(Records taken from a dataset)
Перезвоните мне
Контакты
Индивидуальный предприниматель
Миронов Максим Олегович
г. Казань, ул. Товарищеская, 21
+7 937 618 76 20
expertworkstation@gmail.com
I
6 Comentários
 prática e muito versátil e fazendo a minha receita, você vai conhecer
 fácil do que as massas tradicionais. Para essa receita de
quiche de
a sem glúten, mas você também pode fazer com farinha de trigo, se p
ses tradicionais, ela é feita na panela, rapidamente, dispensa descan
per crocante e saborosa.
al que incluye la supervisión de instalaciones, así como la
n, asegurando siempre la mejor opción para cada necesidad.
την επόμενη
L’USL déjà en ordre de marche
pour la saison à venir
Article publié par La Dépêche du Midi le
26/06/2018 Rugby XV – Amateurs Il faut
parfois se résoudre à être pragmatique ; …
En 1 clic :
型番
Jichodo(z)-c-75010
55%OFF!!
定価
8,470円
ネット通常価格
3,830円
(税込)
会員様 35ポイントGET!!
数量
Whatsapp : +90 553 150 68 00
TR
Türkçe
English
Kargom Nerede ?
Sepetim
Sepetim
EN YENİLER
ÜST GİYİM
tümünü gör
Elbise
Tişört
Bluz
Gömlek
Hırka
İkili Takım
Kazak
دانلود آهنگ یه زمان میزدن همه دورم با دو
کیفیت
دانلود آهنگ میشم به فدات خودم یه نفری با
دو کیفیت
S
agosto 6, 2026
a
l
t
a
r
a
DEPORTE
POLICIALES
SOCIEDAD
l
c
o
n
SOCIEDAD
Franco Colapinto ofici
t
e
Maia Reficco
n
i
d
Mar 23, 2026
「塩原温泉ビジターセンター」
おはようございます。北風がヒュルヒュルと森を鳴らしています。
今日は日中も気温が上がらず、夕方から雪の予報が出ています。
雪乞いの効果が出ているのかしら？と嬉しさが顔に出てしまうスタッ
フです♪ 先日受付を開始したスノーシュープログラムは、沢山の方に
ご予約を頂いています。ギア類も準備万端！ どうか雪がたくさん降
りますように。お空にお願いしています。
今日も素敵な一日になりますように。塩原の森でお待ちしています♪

--

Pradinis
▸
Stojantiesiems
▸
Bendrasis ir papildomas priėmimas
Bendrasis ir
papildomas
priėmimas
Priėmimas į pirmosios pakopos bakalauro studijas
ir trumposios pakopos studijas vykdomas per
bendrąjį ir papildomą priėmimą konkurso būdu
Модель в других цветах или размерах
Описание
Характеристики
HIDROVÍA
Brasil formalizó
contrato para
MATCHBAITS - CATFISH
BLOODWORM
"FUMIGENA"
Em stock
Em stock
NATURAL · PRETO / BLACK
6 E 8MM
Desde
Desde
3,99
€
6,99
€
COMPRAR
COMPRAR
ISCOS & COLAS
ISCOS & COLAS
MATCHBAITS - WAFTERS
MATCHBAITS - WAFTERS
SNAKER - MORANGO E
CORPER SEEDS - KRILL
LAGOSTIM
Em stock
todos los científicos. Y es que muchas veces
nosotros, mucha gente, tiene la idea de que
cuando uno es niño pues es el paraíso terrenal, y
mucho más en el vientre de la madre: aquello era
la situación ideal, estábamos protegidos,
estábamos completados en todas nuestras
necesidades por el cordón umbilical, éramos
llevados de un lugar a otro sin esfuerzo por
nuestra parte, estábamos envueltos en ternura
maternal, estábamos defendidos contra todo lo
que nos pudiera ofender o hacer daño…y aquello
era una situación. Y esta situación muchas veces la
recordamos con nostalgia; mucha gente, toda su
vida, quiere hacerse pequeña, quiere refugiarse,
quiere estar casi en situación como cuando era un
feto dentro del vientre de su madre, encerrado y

==

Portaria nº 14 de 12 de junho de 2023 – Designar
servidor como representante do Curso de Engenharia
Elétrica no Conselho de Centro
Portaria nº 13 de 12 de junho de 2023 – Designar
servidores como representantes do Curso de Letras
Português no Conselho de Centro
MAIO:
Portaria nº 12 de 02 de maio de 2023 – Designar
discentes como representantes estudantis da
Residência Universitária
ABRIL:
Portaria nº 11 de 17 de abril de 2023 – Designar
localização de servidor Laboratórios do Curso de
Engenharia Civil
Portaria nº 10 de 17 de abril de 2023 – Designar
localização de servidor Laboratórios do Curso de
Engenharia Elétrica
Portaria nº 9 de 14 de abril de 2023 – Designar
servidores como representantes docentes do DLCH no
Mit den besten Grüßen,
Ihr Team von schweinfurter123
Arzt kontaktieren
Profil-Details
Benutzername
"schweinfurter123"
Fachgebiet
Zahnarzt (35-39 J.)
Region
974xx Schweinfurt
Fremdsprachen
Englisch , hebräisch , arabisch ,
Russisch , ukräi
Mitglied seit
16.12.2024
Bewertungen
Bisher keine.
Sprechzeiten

## Task to carry out
Format the lines from the line with "Portaria nº 14" to the line with "Portaria nº 12", inclusive, as a JSON list of strings with one string per line and blank lines omitted.

## Solved exercise
[
  "Portaria nº 14 de 12 de junho de 2023 – Designar",
  "servidor como representante do Curso de Engenharia",
  "Elétrica no Conselho de Centro",
  "Portaria nº 13 de 12 de junho de 2023 – Designar",
  "servidores como representantes do Curso de Letras",
  "Português no Conselho de Centro",
  "MAIO:",
  "Portaria nº 12 de 02 de maio de 2023 – Designar"
]